- **Problem**
Reproduce every line of the listing below exactly.

BEGIN Recorded information

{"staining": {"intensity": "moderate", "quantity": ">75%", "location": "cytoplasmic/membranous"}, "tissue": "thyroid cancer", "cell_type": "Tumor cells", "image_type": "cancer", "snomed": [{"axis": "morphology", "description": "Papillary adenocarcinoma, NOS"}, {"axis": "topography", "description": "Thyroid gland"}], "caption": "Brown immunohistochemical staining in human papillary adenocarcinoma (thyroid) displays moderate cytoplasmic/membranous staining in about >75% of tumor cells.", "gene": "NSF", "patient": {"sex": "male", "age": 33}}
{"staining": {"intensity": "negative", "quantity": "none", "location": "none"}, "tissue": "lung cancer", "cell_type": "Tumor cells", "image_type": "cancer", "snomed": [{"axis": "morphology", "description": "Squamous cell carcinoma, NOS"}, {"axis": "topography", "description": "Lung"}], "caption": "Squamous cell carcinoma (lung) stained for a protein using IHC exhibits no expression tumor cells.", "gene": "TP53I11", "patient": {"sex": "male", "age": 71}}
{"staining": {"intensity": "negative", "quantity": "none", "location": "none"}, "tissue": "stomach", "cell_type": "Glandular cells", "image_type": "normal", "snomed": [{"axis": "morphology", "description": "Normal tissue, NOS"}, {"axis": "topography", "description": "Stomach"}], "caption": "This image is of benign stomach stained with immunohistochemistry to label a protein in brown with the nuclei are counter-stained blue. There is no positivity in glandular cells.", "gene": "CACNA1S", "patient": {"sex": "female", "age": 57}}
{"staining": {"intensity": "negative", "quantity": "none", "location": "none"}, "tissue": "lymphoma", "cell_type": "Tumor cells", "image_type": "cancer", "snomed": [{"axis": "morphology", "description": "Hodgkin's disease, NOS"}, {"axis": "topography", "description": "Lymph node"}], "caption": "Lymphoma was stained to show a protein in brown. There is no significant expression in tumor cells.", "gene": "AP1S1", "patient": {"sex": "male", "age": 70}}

END Recorded information

- **Completed exercise**
{"staining": {"intensity": "moderate", "quantity": ">75%", "location": "cytoplasmic/membranous"}, "tissue": "thyroid cancer", "cell_type": "Tumor cells", "image_type": "cancer", "snomed": [{"axis": "morphology", "description": "Papillary adenocarcinoma, NOS"}, {"axis": "topography", "description": "Thyroid gland"}], "caption": "Brown immunohistochemical staining in human papillary adenocarcinoma (thyroid) displays moderate cytoplasmic/membranous staining in about >75% of tumor cells.", "gene": "NSF", "patient": {"sex": "male", "age": 33}}
{"staining": {"intensity": "negative", "quantity": "none", "location": "none"}, "tissue": "lung cancer", "cell_type": "Tumor cells", "image_type": "cancer", "snomed": [{"axis": "morphology", "description": "Squamous cell carcinoma, NOS"}, {"axis": "topography", "description": "Lung"}], "caption": "Squamous cell carcinoma (lung) stained for a protein using IHC exhibits no expression tumor cells.", "gene": "TP53I11", "patient": {"sex": "male", "age": 71}}
{"staining": {"intensity": "negative", "quantity": "none", "location": "none"}, "tissue": "stomach", "cell_type": "Glandular cells", "image_type": "normal", "snomed": [{"axis": "morphology", "description": "Normal tissue, NOS"}, {"axis": "topography", "description": "Stomach"}], "caption": "This image is of benign stomach stained with immunohistochemistry to label a protein in brown with the nuclei are counter-stained blue. There is no positivity in glandular cells.", "gene": "CACNA1S", "patient": {"sex": "female", "age": 57}}
{"staining": {"intensity": "negative", "quantity": "none", "location": "none"}, "tissue": "lymphoma", "cell_type": "Tumor cells", "image_type": "cancer", "snomed": [{"axis": "morphology", "description": "Hodgkin's disease, NOS"}, {"axis": "topography", "description": "Lymph node"}], "caption": "Lymphoma was stained to show a protein in brown. There is no significant expression in tumor cells.", "gene": "AP1S1", "patient": {"sex": "male", "age": 70}}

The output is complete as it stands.